For all that, there are too many pyrrhic elements in Hollande’s victory. First and foremost, it rests on shaky foundations in terms of electoral participation: 43% of the voters abstained in the parliamentary ballot, a very high proportion by French standards. Second, victory depended in many instances on the immigrant orculturally alien” vote — a worrying development — or on triangular ballots where the far right undercut the right. Third, the more powerful and victorious Hollande may look now, the more answerable he is going to be in case of error, failure, or just shortcoming.

Clearly, Hollande and his closest advisors are aware of that. Their bid, so far, is to distance themselves from their quasi-utopian electoral platform and to reconcile with the real world in such a smooth and gradual and honest way that voters will not get angry.

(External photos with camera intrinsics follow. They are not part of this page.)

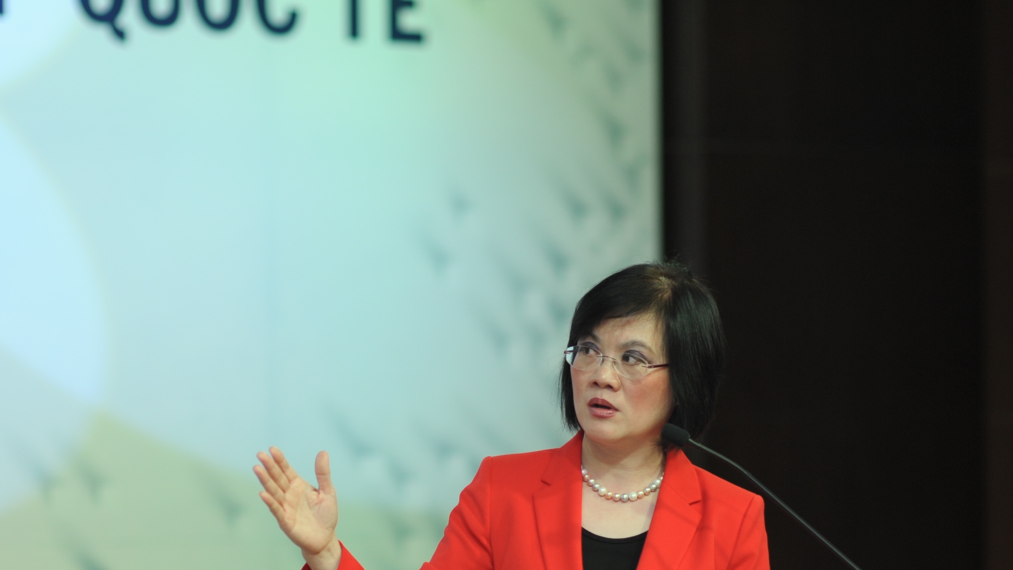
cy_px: 416
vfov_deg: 8.1
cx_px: 430
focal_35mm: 150
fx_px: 4029
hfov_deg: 14.3
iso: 500
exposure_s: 1/320
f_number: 1.6
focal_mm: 85
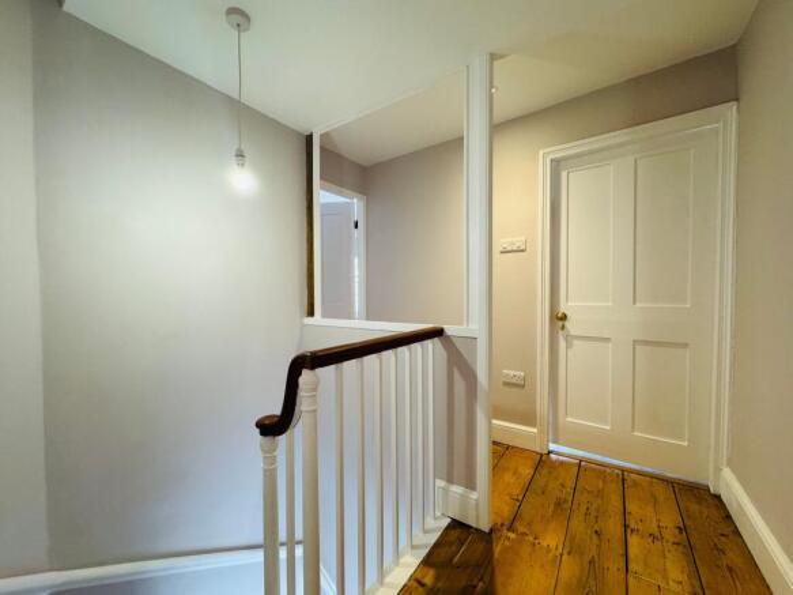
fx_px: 321
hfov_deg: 102.1
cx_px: 396
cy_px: 298
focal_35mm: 14
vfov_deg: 85.7
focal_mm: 2.22
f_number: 2.2
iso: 200
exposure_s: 1/100
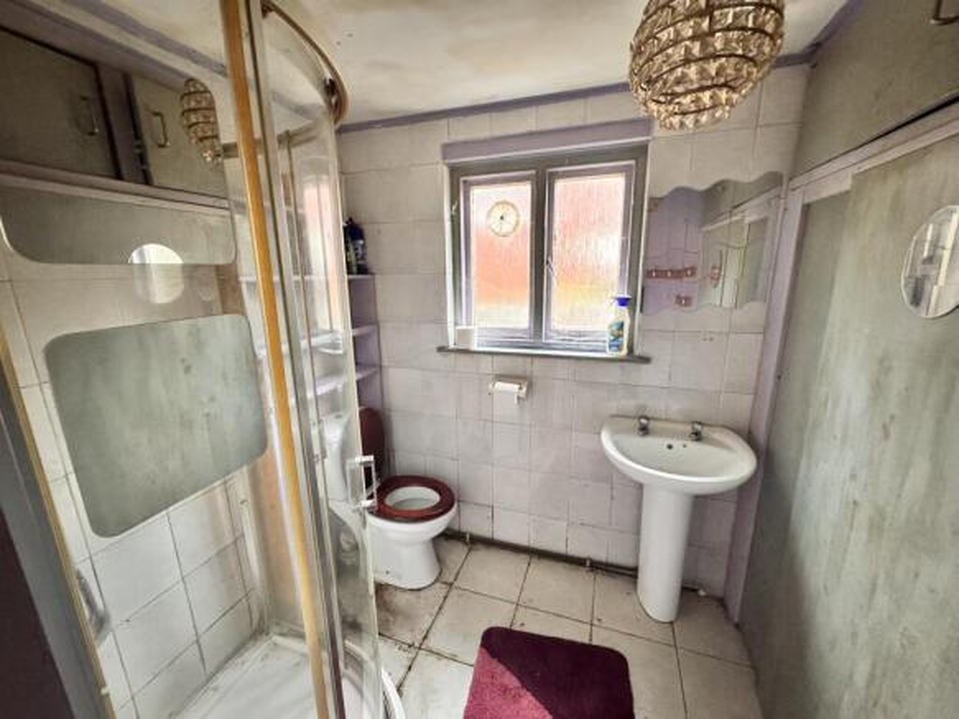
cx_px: 480
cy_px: 360
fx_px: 388
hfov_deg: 102.1
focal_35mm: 14
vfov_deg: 85.7
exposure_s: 1/43
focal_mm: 2.22
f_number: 2.2
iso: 1250
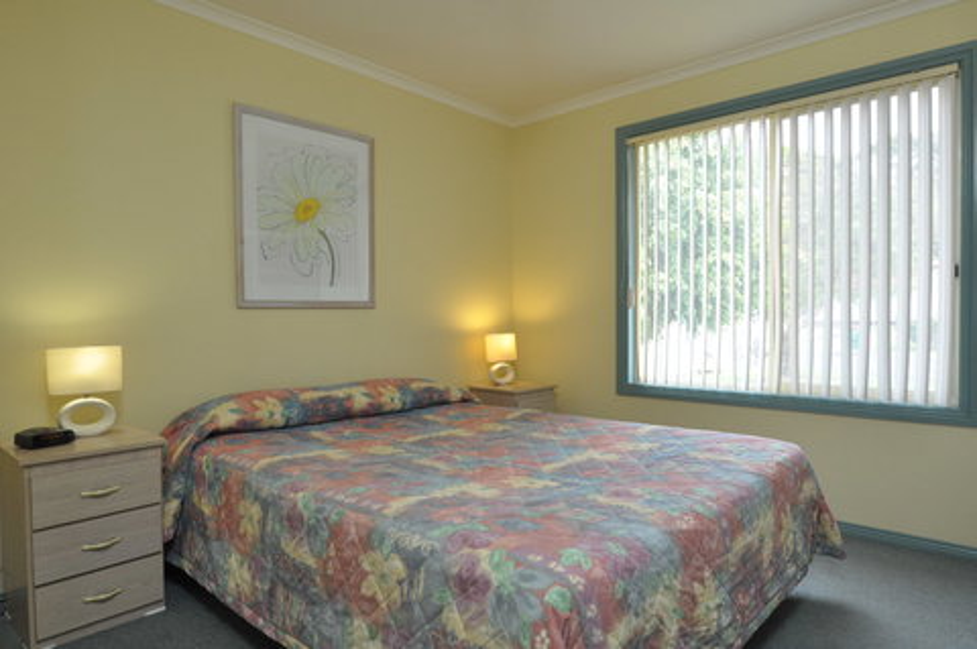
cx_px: 488
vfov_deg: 59.4
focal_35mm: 21
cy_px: 324
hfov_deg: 81.3
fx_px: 569
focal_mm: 14
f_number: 8
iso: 1250
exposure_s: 1/200
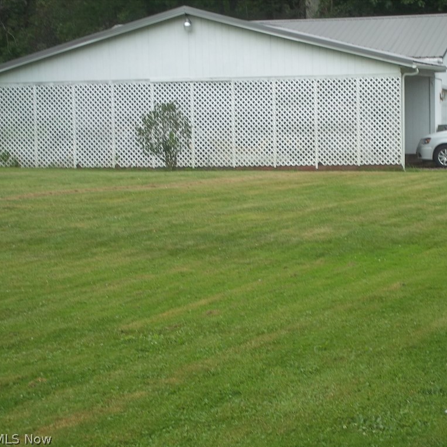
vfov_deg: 17.1
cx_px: 291
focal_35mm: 102
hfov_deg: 17.0
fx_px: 1490
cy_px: 224
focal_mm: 15.4
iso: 80
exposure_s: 1/160
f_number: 5
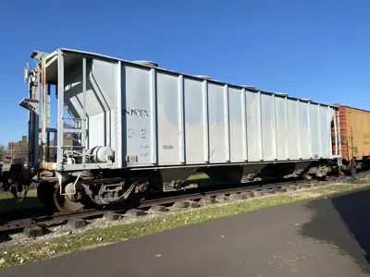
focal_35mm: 26
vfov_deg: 53.1
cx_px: 185
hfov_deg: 67.3
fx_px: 278
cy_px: 138
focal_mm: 4.25
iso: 32
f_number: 1.8
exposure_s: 1/3497
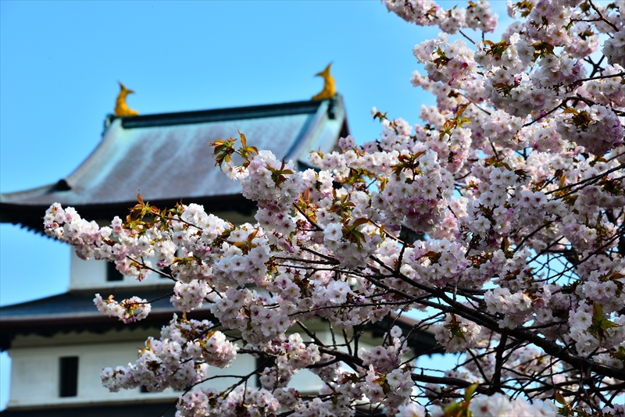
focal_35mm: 120
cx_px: 312
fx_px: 2084
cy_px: 208
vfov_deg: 11.4
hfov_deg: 17.1
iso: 200
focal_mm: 120
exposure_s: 1/400
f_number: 10
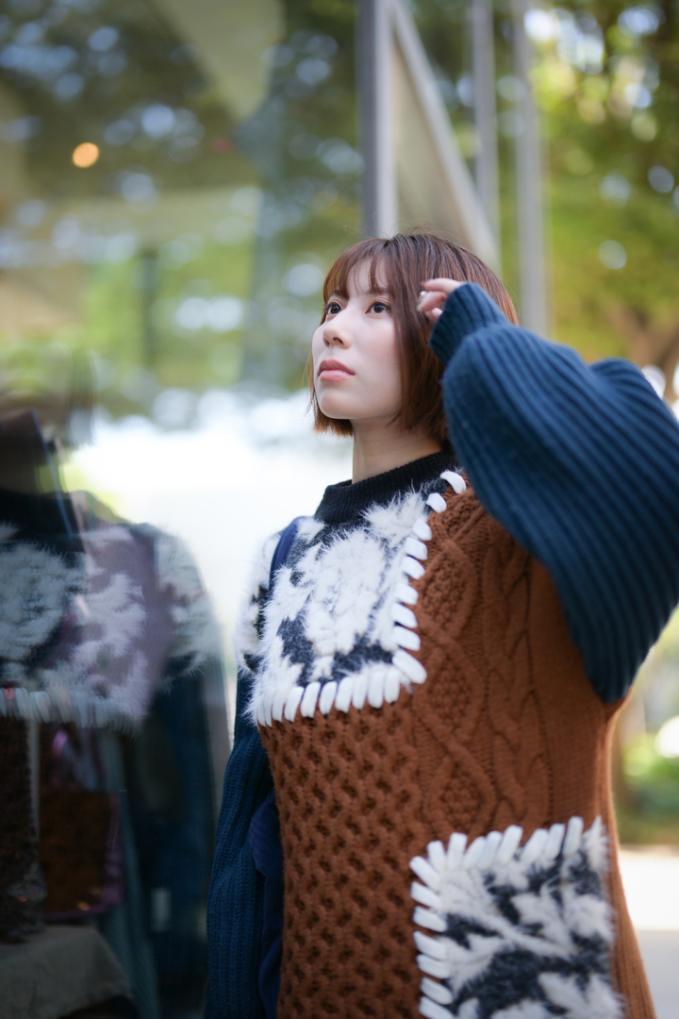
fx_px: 1414
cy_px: 510
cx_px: 340
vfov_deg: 39.6
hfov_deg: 27.0
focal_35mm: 50
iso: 100
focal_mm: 50
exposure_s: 1/500
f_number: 1.3
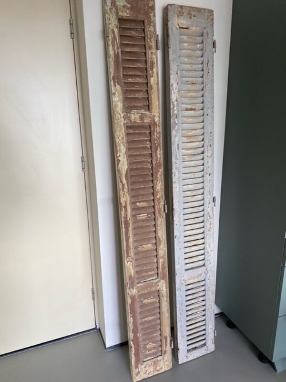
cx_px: 143
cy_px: 191
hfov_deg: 53.1
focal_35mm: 26
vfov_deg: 67.3
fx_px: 286
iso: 80
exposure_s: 1/100
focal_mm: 4.25
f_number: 1.8
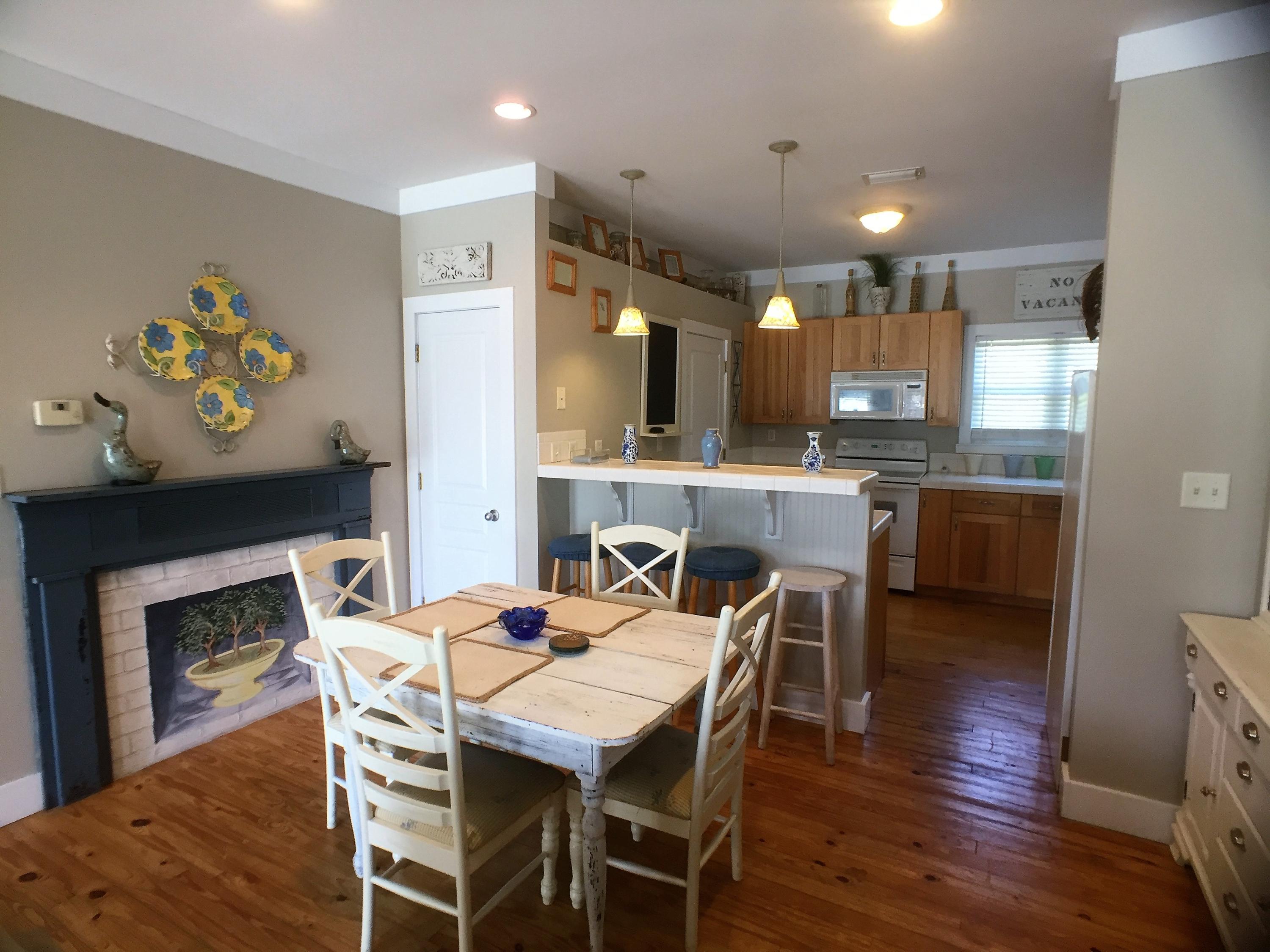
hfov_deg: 61.7
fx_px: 1064
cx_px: 635
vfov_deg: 48.2
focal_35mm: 29
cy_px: 476
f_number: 2.2
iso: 32
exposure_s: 1/30
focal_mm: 4.15
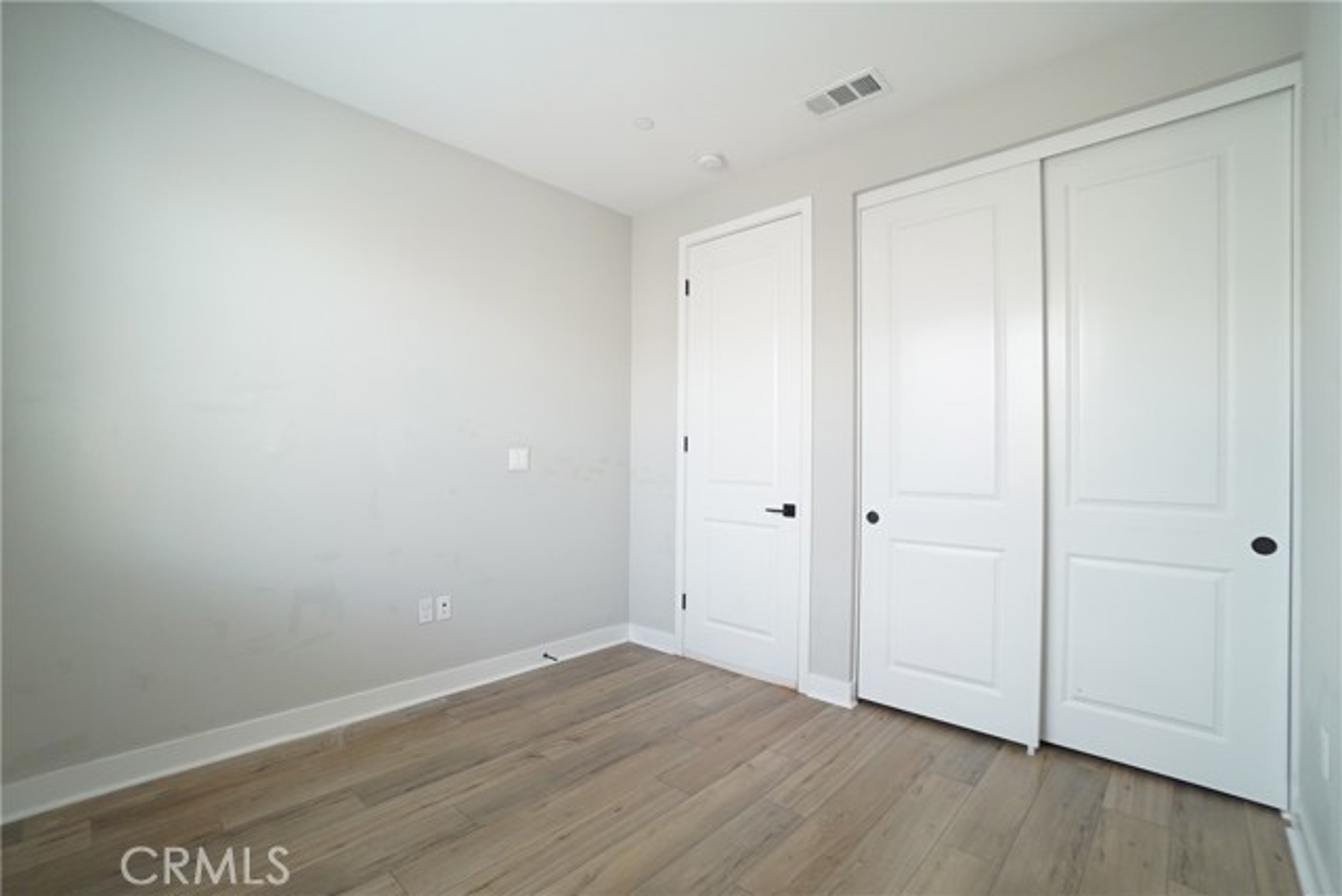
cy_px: 448
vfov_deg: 77.4
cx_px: 671
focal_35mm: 15
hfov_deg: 100.4
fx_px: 559
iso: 800
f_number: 4.5
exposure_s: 1/20
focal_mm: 10
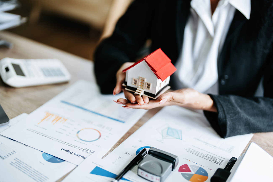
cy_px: 91
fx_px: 379
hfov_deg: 39.6
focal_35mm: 50
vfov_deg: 27.0
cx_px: 136
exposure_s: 1/250
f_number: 1.2
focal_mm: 50
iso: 160
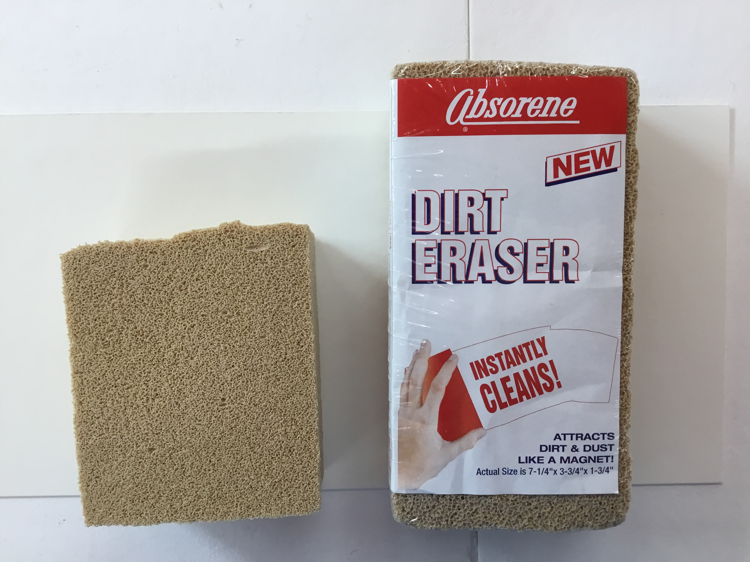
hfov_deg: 58.4
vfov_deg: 45.4
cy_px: 281
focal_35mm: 31
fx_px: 672
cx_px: 375
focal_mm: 3.3
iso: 32
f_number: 2.4
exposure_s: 1/33
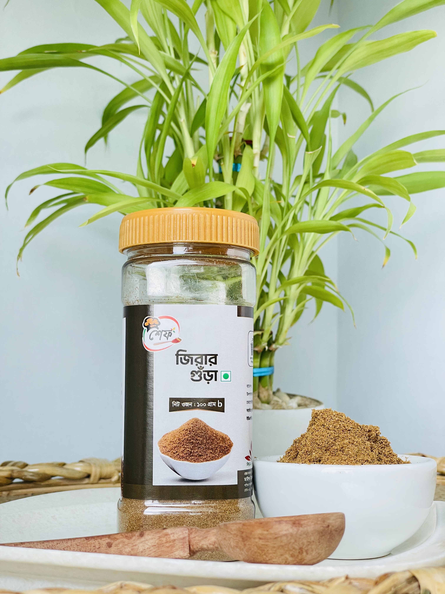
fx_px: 891
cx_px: 222
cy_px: 297
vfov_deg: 36.8
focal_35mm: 52
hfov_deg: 28.0
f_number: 2
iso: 80
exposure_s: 1/99
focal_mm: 6
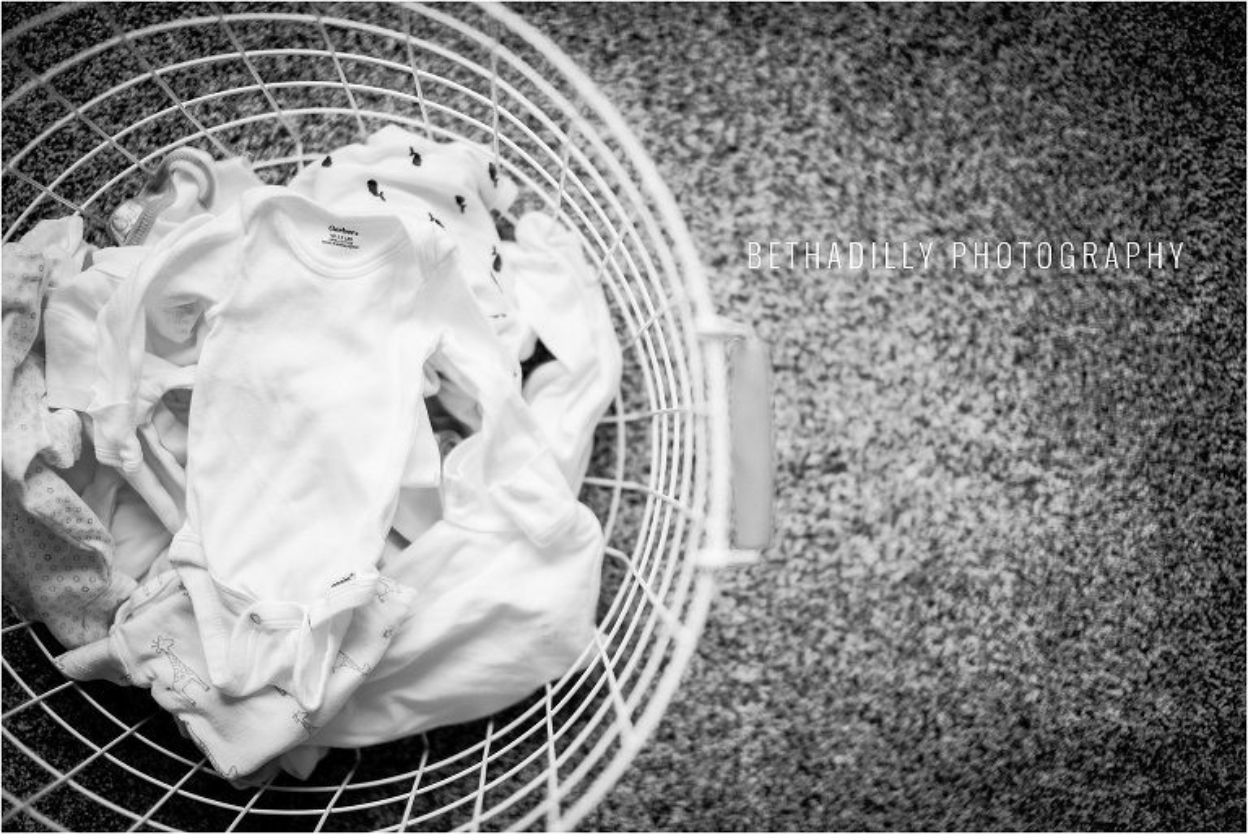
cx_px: 624
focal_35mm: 50
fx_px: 1734
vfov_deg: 27.0
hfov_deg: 39.6
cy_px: 417
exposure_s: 1/160
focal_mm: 50
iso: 1000
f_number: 1.4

To that effect, Hollande systematically doubled many of his cabinet ministers: while the radical Guyanese Christiane Taubira has been put in charge of the Ministry of Justice, the Spanish-born Manuel Valls, usually described as more right-wing than socialist, heads the Ministry of the Interior (and of the Police). While Arnaud Montebourg, the leader of the Socialist party’s left wing, runs a surrealistic new Ministry of Productive Recovery, Pierre Moscovici, as minister of Economy and Finance, insists on the orthodox policies put forward by his mentor, Dominique Strauss-Kahn, at the International Monetary Fund. While Laurent Fabius, the minister of Foreign Affairs, picked up an Arabist as chief of staff, Jean-Yves Le Drian, the minister of Defense, is seen as staunchly pro-American and pro-NATO. But will the good guys actually prevail at the end of the day?

We will have a clue when the long vacation is over.